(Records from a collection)
____
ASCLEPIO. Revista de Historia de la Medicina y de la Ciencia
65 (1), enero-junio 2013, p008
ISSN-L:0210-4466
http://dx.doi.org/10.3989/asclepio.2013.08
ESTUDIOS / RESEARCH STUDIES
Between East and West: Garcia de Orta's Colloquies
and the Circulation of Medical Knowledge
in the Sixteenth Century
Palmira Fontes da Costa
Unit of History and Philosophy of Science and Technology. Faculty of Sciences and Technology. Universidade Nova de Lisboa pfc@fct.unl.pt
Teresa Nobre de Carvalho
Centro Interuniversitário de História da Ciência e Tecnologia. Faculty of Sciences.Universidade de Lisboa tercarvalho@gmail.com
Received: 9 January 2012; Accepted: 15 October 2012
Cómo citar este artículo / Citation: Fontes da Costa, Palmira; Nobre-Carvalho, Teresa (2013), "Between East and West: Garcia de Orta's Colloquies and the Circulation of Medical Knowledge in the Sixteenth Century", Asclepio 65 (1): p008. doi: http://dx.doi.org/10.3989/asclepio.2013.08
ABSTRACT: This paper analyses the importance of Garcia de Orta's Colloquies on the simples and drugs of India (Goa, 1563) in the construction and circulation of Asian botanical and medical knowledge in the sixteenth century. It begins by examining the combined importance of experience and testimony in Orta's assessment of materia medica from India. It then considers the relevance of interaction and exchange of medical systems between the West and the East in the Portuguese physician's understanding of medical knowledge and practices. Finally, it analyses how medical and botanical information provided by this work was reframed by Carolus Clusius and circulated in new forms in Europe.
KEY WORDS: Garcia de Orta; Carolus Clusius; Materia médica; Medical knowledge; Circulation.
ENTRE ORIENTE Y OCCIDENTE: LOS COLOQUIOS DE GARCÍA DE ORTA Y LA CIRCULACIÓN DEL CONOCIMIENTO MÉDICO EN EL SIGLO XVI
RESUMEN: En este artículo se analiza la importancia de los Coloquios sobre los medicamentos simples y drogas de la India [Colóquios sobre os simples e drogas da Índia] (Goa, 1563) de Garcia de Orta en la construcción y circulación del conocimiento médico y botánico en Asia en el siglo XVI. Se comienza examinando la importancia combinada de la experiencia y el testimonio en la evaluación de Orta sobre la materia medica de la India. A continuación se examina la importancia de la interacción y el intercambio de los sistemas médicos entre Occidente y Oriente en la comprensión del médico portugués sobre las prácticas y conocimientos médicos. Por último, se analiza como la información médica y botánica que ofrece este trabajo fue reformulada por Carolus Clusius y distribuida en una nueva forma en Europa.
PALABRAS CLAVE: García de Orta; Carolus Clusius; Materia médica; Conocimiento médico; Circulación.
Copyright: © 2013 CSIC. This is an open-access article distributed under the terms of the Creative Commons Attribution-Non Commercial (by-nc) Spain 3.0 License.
____
:: What is being asked ::
Go through the data and show every line where "East" occurs.

:: Written answer ::
Between East and West: Garcia de Orta's Colloquies
Cómo citar este artículo / Citation: Fontes da Costa, Palmira; Nobre-Carvalho, Teresa (2013), "Between East and West: Garcia de Orta's Colloquies and the Circulation of Medical Knowledge in the Sixteenth Century", Asclepio 65 (1): p008. doi: http://dx.doi.org/10.3989/asclepio.2013.08
ABSTRACT: This paper analyses the importance of Garcia de Orta's Colloquies on the simples and drugs of India (Goa, 1563) in the construction and circulation of Asian botanical and medical knowledge in the sixteenth century. It begins by examining the combined importance of experience and testimony in Orta's assessment of materia medica from India. It then considers the relevance of interaction and exchange of medical systems between the West and the East in the Portuguese physician's understanding of medical knowledge and practices. Finally, it analyses how medical and botanical information provided by this work was reframed by Carolus Clusius and circulated in new forms in Europe.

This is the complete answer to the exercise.